Recent studies suggest that context-aware low-rank approximation is a useful tool for compression and fine-tuning of modern large-scale neural networks. In this type of approximation, a norm is weighted by a matrix of input activations, significantly improving metrics over the unweighted case. Nevertheless, existing methods for neural networks suffer from numerical instabilities due to their reliance on classical formulas involving explicit Gram matrix computation and their subsequent inversion. We demonstrate that this can degrade the approximation quality or cause numerically singular matrices. To address these limitations, we propose a novel inversion-free regularized framework that is based entirely on stable decompositions and overcomes the numerical pitfalls of prior art. Our method can handle possible challenging scenarios: (1) when calibration matrices exceed GPU memory capacity, (2) when input activation matrices are nearly singular, and even (3) when insufficient data prevents unique approximation. For the latter, we prove that our solution converges to a desired approximation and derive explicit error bounds.
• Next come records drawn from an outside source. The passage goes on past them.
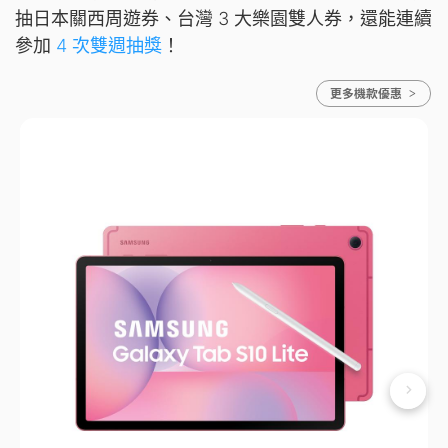
抽日本關西周遊券、台灣 3 大樂園雙人券，還能連續
參加
4 次雙週抽獎
！
更多機款優惠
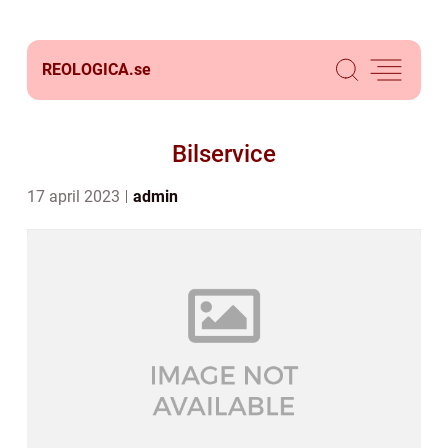
REOLOGICA.
se
Bilservice
17 april 2023
admin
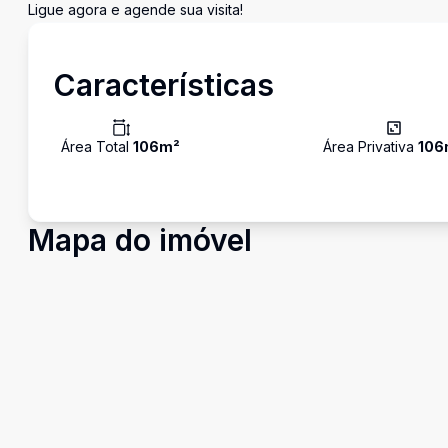
Ligue agora e agende sua visita!
Características
Área Total
106
m²
Área Privativa
106
Mapa do imóvel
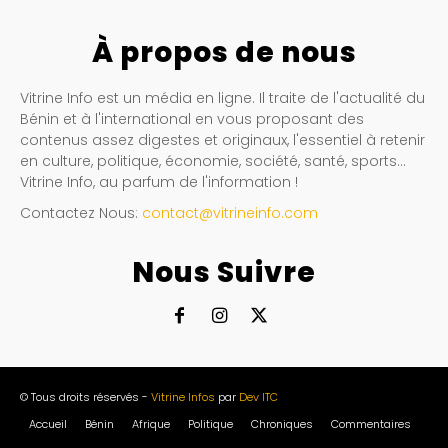
À propos de nous
Vitrine Info est un média en ligne. Il traite de l'actualité du
Bénin et à l'international en vous proposant des
contenus assez digestes et originaux, l'essentiel à retenir
en culture, politique, économie, société, santé, sports…
Vitrine Info, au parfum de l'information !
Contactez Nous:
contact@vitrineinfo.com
Nous Suivre
© Tous droits réservés -
Vitrine Infos
par
Dev ITC
Accueil
Bénin
Afrique
Politique
Chroniques
Commentaires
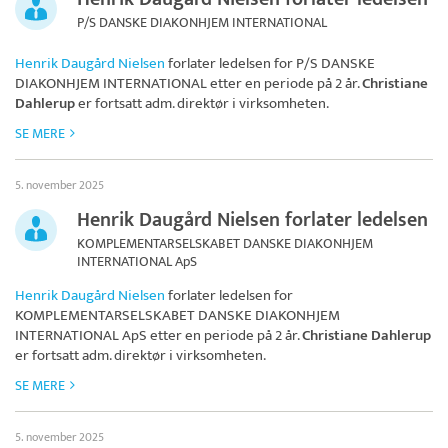
P/S DANSKE DIAKONHJEM INTERNATIONAL
Henrik Daugård Nielsen
forlater ledelsen for
P/S DANSKE
DIAKONHJEM INTERNATIONAL
etter en periode på 2 år.
Christiane
Dahlerup
er fortsatt adm. direktør i virksomheten.
SE MERE
5. november 2025
Henrik Daugård Nielsen forlater ledelsen
KOMPLEMENTARSELSKABET DANSKE DIAKONHJEM
INTERNATIONAL ApS
Henrik Daugård Nielsen
forlater ledelsen for
KOMPLEMENTARSELSKABET DANSKE DIAKONHJEM
INTERNATIONAL ApS
etter en periode på 2 år.
Christiane Dahlerup
er fortsatt adm. direktør i virksomheten.
SE MERE
5. november 2025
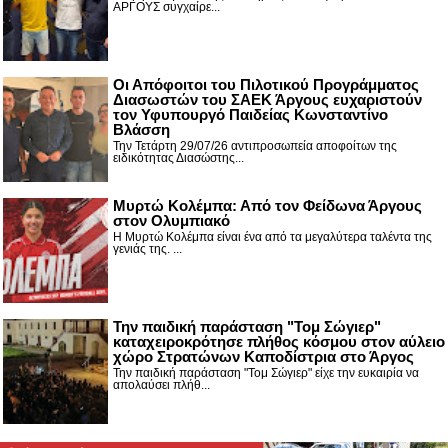
ΑΡΓΟΥΣ συγχαίρε...
Οι Απόφοιτοι του Πιλοτικού Προγράμματος
Διασωστών του ΣΑΕΚ Άργους ευχαριστούν
τον Υφυπουργό Παιδείας Κωνσταντίνο
Βλάσση
Την Τετάρτη 29/07/26 αντιπροσωπεία αποφοίτων της
ειδικότητας Διασώστης...
Μυρτώ Κολέμπα: Από τον Φείδωνα Άργους
στον Ολυμπιακό
Η Μυρτώ Κολέμπα είναι ένα από τα μεγαλύτερα ταλέντα της
γενιάς της. ...
Την παιδική παράσταση "Τομ Σώγιερ"
καταχειροκρότησε πλήθος κόσμου στον αύλειο
χώρο Στρατώνων Καποδίστρια στο Άργος
Την παιδική παράσταση "Τομ Σώγιερ" είχε την ευκαιρία να
απολαύσει πλήθ...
翻译：近期研究表明，上下文感知低秩逼近是压缩和微调现代大规模神经网络的有效工具。在此类逼近中，范数通过输入激活矩阵进行加权，相比未加权情况显著提升了各项评估指标。然而，现有神经网络方法因依赖涉及显式格拉姆矩阵计算及其后续求逆的经典公式，存在数值不稳定问题。我们证明这可能导致逼近质量下降或产生数值奇异矩阵。为克服这些局限，我们提出一种基于稳定分解的全新免求逆正则化框架，解决了现有方法的数值缺陷。我们的方法能够处理以下潜在挑战场景：（1）校准矩阵超出GPU内存容量时，（2）输入激活矩阵接近奇异时，甚至（3）数据不足导致无法获得唯一逼近时。针对最后一种情况，我们证明了所提解收敛于期望逼近，并推导出显式误差界。